■ Data under study:
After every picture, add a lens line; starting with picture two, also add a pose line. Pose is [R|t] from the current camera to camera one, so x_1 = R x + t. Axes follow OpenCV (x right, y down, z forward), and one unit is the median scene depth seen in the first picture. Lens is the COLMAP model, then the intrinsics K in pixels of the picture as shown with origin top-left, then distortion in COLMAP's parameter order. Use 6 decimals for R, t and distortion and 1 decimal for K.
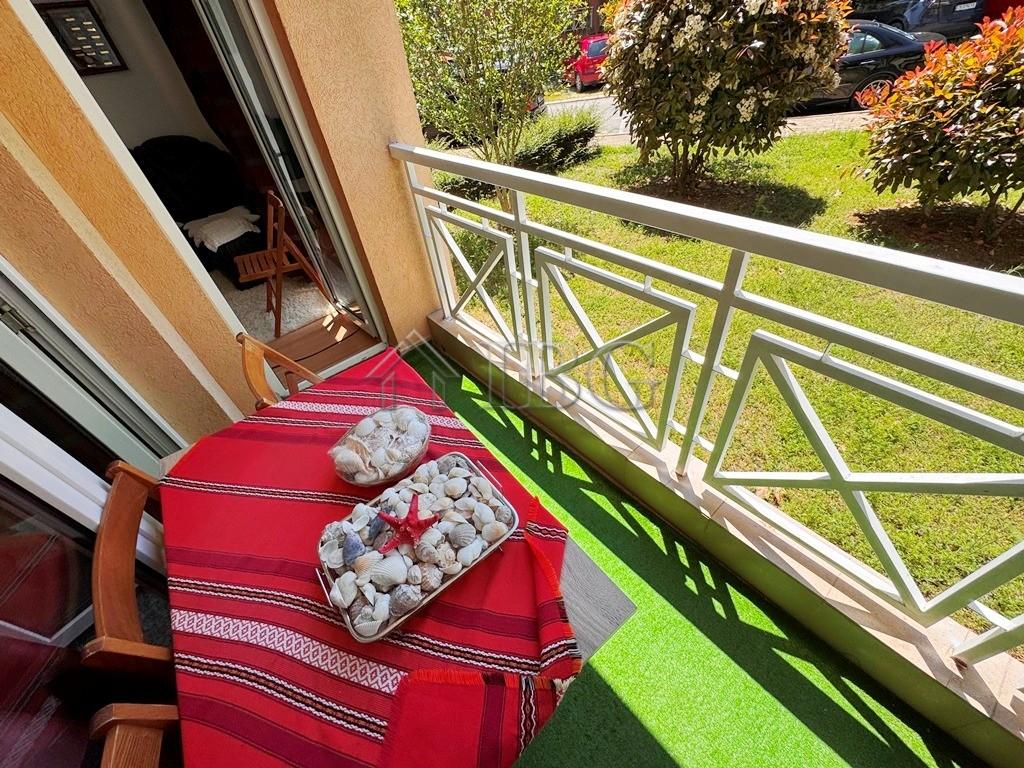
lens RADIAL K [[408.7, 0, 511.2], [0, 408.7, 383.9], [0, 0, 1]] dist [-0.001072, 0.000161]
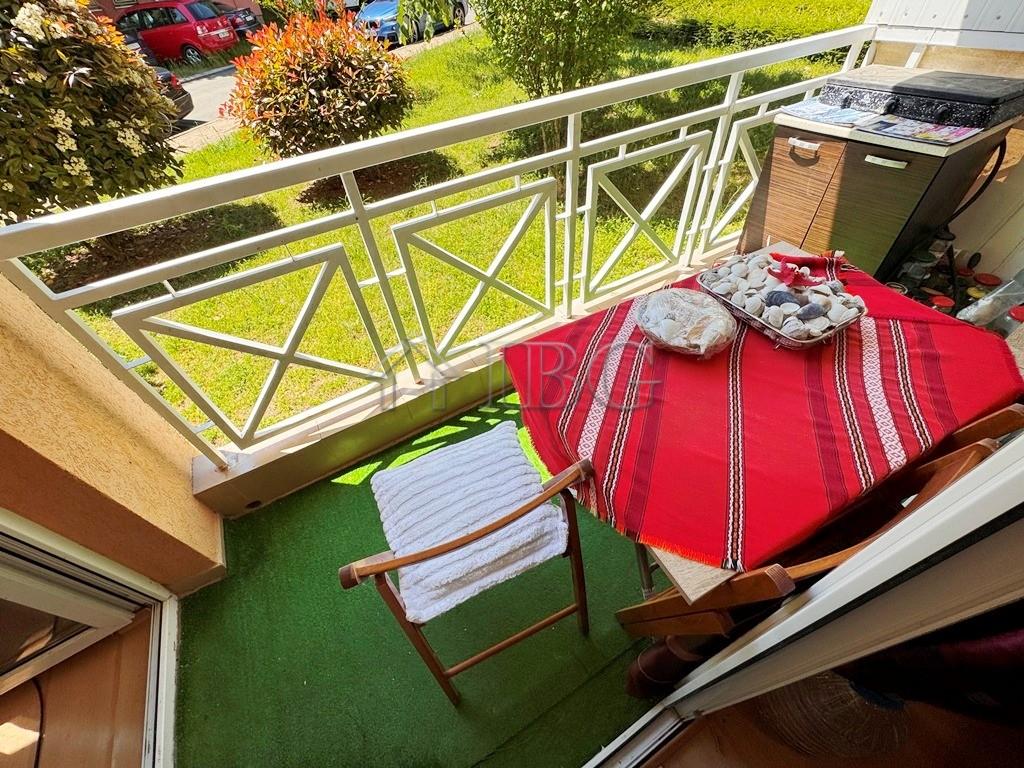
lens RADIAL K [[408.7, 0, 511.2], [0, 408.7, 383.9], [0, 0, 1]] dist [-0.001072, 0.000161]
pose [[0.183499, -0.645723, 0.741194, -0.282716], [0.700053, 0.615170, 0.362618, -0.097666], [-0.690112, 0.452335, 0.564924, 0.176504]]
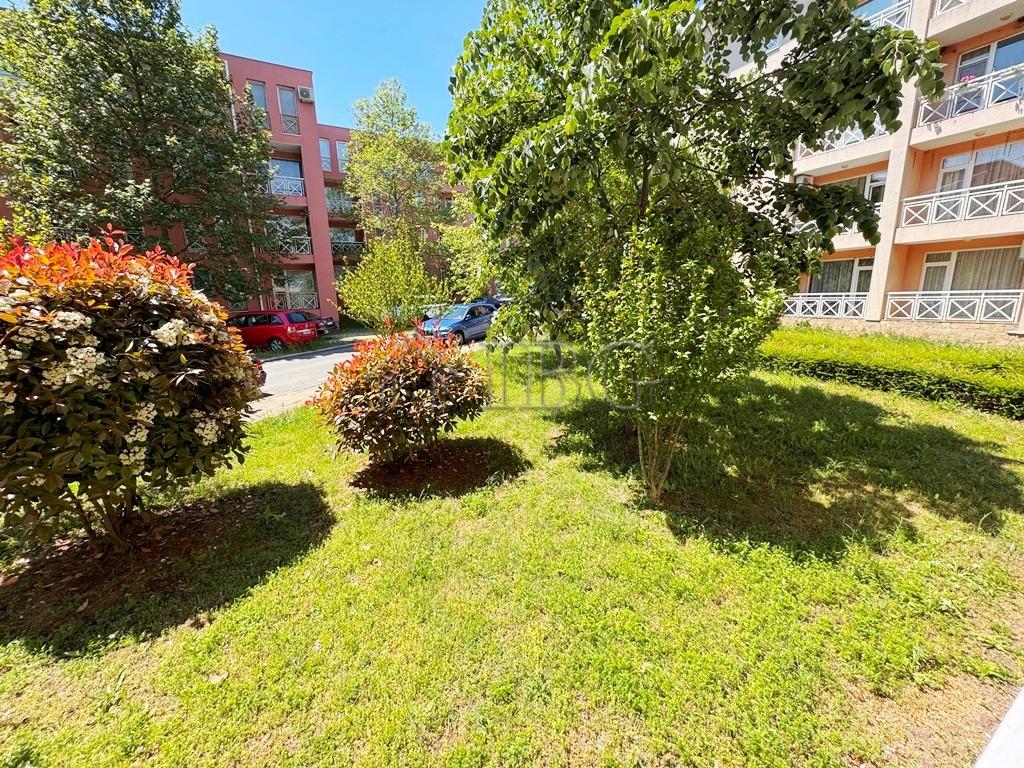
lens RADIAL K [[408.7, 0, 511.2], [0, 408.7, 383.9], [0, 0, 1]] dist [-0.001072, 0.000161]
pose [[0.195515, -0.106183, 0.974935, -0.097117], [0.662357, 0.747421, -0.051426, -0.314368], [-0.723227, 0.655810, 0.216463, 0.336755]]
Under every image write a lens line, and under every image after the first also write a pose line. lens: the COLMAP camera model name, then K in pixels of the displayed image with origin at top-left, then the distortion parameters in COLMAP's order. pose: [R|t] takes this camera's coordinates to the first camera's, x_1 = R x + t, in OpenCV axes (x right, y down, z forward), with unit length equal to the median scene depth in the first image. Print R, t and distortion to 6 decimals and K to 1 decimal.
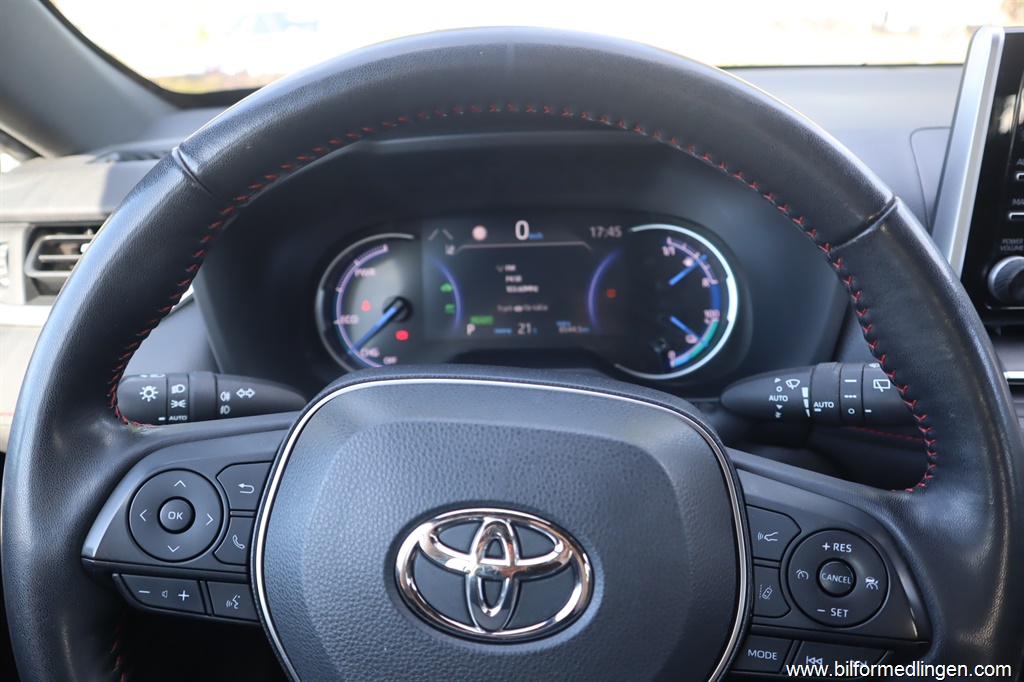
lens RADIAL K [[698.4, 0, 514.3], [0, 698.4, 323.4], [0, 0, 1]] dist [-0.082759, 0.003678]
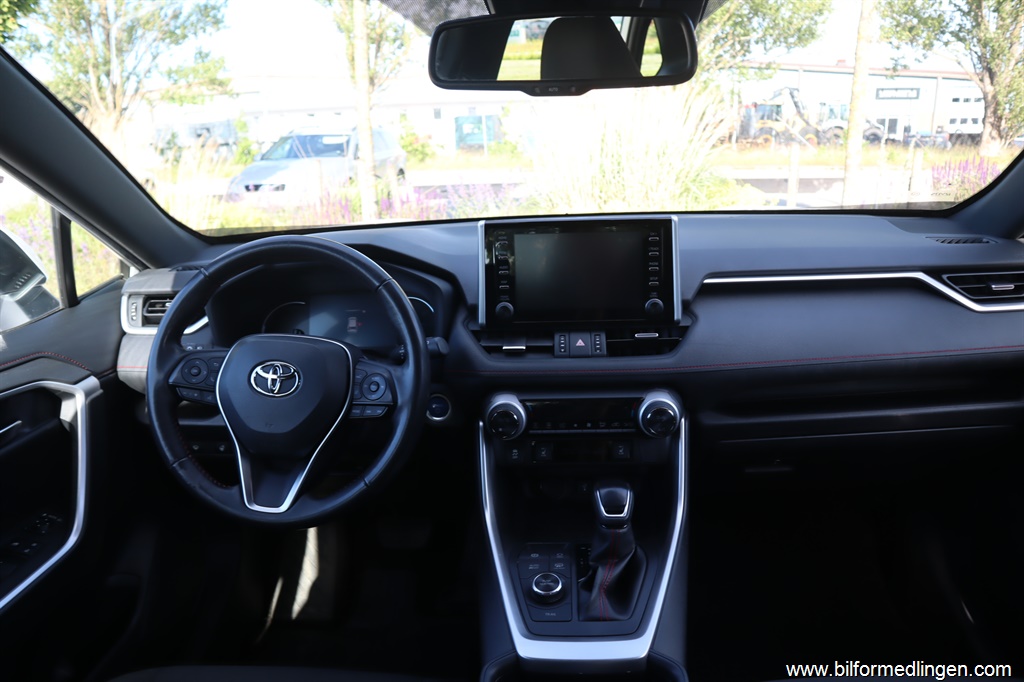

■ Task requirements: Write out all the items above again, putting "upper left" wherever "top-left" appears and changing nothing else. Leave the pictures out.

■ Task result:
After every picture, add a lens line; starting with picture two, also add a pose line. Pose is [R|t] from the current camera to camera one, so x_1 = R x + t. Axes follow OpenCV (x right, y down, z forward), and one unit is the median scene depth seen in the first picture. Lens is the COLMAP model, then the intrinsics K in pixels of the picture as shown with origin upper left, then distortion in COLMAP's parameter order. Use 6 decimals for R, t and distortion and 1 decimal for K.
lens RADIAL K [[408.7, 0, 511.2], [0, 408.7, 383.9], [0, 0, 1]] dist [-0.001072, 0.000161]
lens RADIAL K [[408.7, 0, 511.2], [0, 408.7, 383.9], [0, 0, 1]] dist [-0.001072, 0.000161]
pose [[0.183499, -0.645723, 0.741194, -0.282716], [0.700053, 0.615170, 0.362618, -0.097666], [-0.690112, 0.452335, 0.564924, 0.176504]]
lens RADIAL K [[408.7, 0, 511.2], [0, 408.7, 383.9], [0, 0, 1]] dist [-0.001072, 0.000161]
pose [[0.195515, -0.106183, 0.974935, -0.097117], [0.662357, 0.747421, -0.051426, -0.314368], [-0.723227, 0.655810, 0.216463, 0.336755]]
Under every image write a lens line, and under every image after the first also write a pose line. lens: the COLMAP camera model name, then K in pixels of the displayed image with origin at upper left, then the distortion parameters in COLMAP's order. pose: [R|t] takes this camera's coordinates to the first camera's, x_1 = R x + t, in OpenCV axes (x right, y down, z forward), with unit length equal to the median scene depth in the first image. Print R, t and distortion to 6 decimals and K to 1 decimal.
lens RADIAL K [[698.4, 0, 514.3], [0, 698.4, 323.4], [0, 0, 1]] dist [-0.082759, 0.003678]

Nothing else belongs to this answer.